Text segment
Dog Got Dandruff?
Dandruff on a dog is not just "one of those things." It could mean something's wrong.
If you see excessive dandruff on your dog's body, he's not unkempt. Rather, something has gone awry.
"This is not about observing mild dandruff on a black dog - any white flecks on black hair are probably going to show, " says Tufts veterinary dermatologist Ramon Almela, DVM. "The stress of visiting the vet can also trigger transient dandruff production, which is nothing to be concerned about," Dr. Almela says. But if you otherwise see dandruff scales on your pet, something about his health is off.
Why skin sloughing goes wrong
There are three main reasons dandruff develops
Genetic propensity. A number of genetic "defects" can interfere with the process of cell sloughing. For instance, certain proteins that regulate the life of cells are deficient or don't work properly, and the result is abnormal renewal of the epidermis layer of the skin... Breeds predisposed include Golden retrievers, Jack Russell terriers, Norfolk terriers, and King Charles cavalier spaniels. People tend to notice a problem within the first few months of a dog's life. It often starts on the abdomen (where there is less hair making dandruff easier to see), but occurs all over the trunk.
Dietary Imbalance. The process of proper skin turnover is actually very demanding from a nutritional point of view...It requires a lot of good-quality protein and essential fatty acids. If something is missing or out of balance with other nutrients, dandruff can ensue. In breeds with especially fast growth - great Danes, Doberman pinschers, Rhodesian ridgebacks - a zinc deficiency could interfere with proper skin cell turnover. This might especially be the case if a dog is fed a home-cooked diet that has not been developed by a board-certified veterinary nutritionist. The skin cells tend to remain in big sheets or plates that are easily seen with the naked eye.

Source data
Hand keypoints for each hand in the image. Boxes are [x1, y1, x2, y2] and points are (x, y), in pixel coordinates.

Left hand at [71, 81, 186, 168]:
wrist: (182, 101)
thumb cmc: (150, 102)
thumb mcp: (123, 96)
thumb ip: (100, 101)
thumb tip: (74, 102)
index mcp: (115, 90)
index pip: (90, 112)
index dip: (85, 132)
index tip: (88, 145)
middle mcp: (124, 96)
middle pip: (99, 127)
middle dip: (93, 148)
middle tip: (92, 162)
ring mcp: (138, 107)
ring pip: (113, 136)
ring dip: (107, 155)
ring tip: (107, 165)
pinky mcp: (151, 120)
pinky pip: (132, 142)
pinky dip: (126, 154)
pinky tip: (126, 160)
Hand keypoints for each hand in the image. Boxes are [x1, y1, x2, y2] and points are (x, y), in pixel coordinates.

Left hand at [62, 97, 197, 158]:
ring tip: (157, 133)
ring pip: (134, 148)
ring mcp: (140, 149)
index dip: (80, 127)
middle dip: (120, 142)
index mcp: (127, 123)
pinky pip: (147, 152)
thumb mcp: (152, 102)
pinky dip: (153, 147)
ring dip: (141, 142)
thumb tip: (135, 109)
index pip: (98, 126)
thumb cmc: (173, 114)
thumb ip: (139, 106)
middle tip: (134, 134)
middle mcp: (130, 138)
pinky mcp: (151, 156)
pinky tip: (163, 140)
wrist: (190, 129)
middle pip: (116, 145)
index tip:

List of tasks
(a) List every dog breed named in the article on dog dandruff.
(b) Answer these questions using the article on dog dandruff:
(i) What is Ramon Almela's profession?
(ii) On what part of the body does genetically caused dandruff often start?
(iii) What deficiency could interfere with skin cell turnover in fast-growing breeds?
(c) Resume the article on dog dandruff after its final sentence.
Nothing in the lines is needed.

Written responses
(a)
Golden retrievers
Jack Russell terriers
Norfolk terriers
King Charles cavalier spaniels
Great Danes
Doberman pinschers
Rhodesian ridgebacks

(b)
(i) He is a veterinary dermatologist at Tufts.
(ii) It often starts on the abdomen.
(iii) A zinc deficiency.

(c)
Underlying disease. A number of diseases might cause accelerated renewing, a situation in which the cells of the epidermis renew too quickly before maturing completely...The most common underlying disease that would cause dandruff is inflammatory skin disease...The inflammation can come from an allergy (such as a flea allergy) or a reaction to mites, for example...
Identifying the culprit
A veterinarian will check for inflammation on the skin or lesions - breaks in the skin's normally smooth surface...Once the inflammation is tended to, the dandruff will disappear.
If the skin is not inflamed, the next step is to consider whether there might be a nutrient deficiency or imbalance. Switching the diet, or sometimes adding fat to a home-cooked diet under the supervision of a board-certified veterinary nutritionist, should resolve the dandruff issue if a poor diet is causing the problem.
If it turns out the dandruff is the result of a genetic disorder, you won't be able to take away the problem. But with a veterinary dermatologist's oversight you can increase bathing (to as much as once a week) to remove the scales or perhaps use a medicated dog shampoo...In some dogs, polyunsaturated fatty acids applied to the skin can help, Dr. Almela says. Assiduous brushing can prove useful, too. Rest assured that if the problem is genetic, the dandruff, while unsightly, will not hurt the dog. It's only when the dandruff comes from an underlying disease or nutrition problem that you have to take action.